Microsoft takes steps toward delivering on its cross-platform device, app and data management with new Office 365 tools.

Mary Jo Foley
Mary Jo Foley has covered the tech industry for 30 years for a variety of publications, including ZDNet, eWeek and Baseline. She is the author of Microsoft 2.0: How Microsoft plans to stay relevant in the post-Gates era (John Wiley & Sons, 2008). She also is the cohost of the "Windows Weekly" podcast on the TWiT network.
Mary Jo Foley
2 min read

Microsoft Office 365
The new MDM features for Office 365 will be available in the first quarter of 2015. Microsoft
Microsoft is building a subset of the mobile-device-management (MDM) features it provides with its Intune service into Office 365 for free.

Microsoft execs unveiled the addition of the MDM service for Office 365 at the kick-off keynote during Tech Ed Europe in Barcelona, Spain on October 28.

By embedding MDM directly into Office 365, Microsoft will take another step toward making good on its promise to manage not just devices, but also the apps and data on phones and tablets running Windows, Apple's iOS and Google's Android operating systems. The coming capabilities will allow administrators to manage devices using policies and wipe corporate data when necessary, while still preserving personal data. The new MDM for Office 365 functionality will be available in the first quarter of 2015.

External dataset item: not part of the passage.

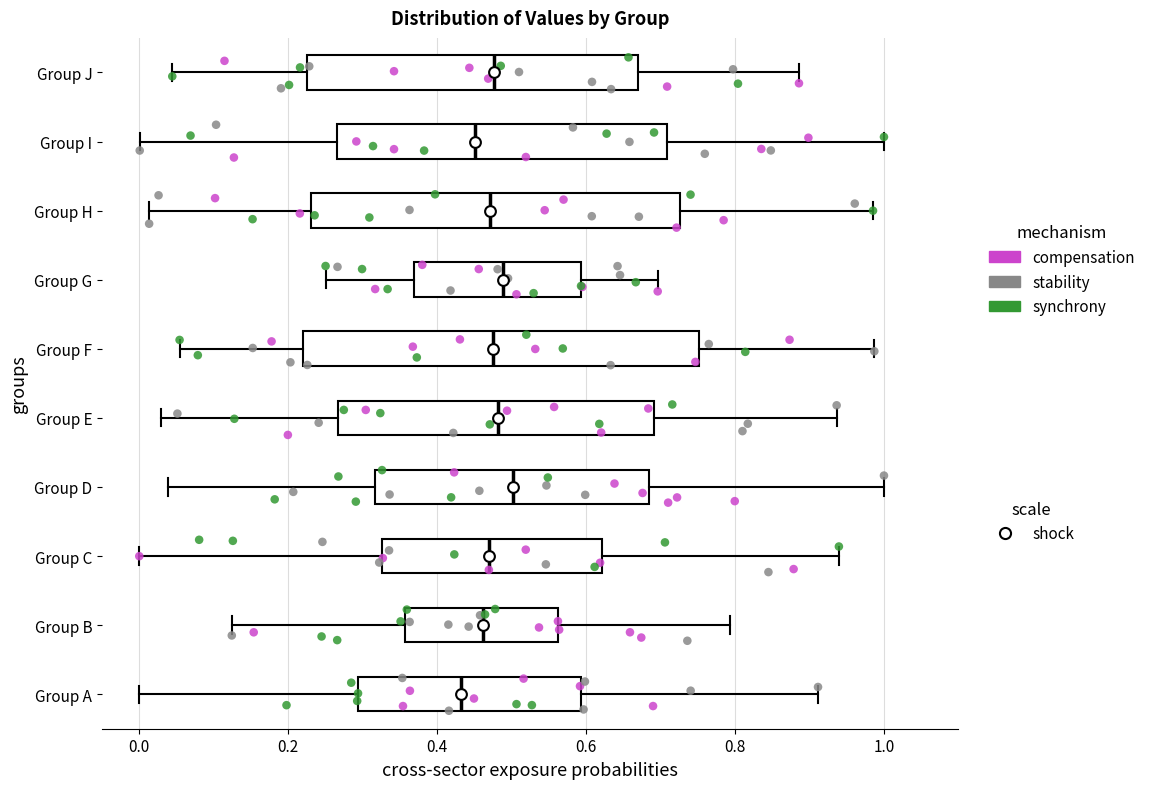

Which box is the widest, from its left edge to its right edge?

Group F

Also at Tech Ed Europe, officials were set to take the wraps off new updates coming to Intune, Microsoft's MDM service. The coming Intune updates will also offer users a way to manage their Office Mobile apps, as well as their line of business apps. The updates will enable more secure app viewing and control. These updates will be available "in the next few months," officials said.

With these updates, customers will be able to manage Office mobile apps, wrap management technology around their own line of business applications, enable secure mobile app viewing and better control the use of corporate resources with conditional access features.

Microsoft officials shared more Office 365 news at Tech Ed Europe this week. Microsoft execs said they are extending data-loss prevention (DLP) technology across Office 365 -- specifically SharePoint Online and OneDrive for Business "over the next few months." In 2015, Office apps will support DP notifications to help further secure data, officials said.

The company also is making new REST-based programming interfaces for mail, files, calendar and contacts to developers building Android, iOS, Windows or Web apps. Officials also said they are making new mobile software development kits (SDKs) for native app development available for those who want to use Office 365 APIs to create apps for a variety of mobile platforms. A new iOS SDK for XCode is available immediately in preview form; Android and Visual Studio SDKs are generally available.

Over the past couple of weeks, Microsoft has been rolling out new Office 365 (and OneDrive and Outlook.com) application launchers, making it easier for users to find and access their Office apps. Third-party developers also can write apps that will use App Launcher so customers can see and use their apps right alongside the Microsoft Office ones.

Earlier this week, Microsoft officials announced that they were upping the OneDrive consumer and business storage limits to unlimited. Office 365 Personal, Home and Student will get the unlimited storage offer first, with other Office 365 plans to get it "in the coming months."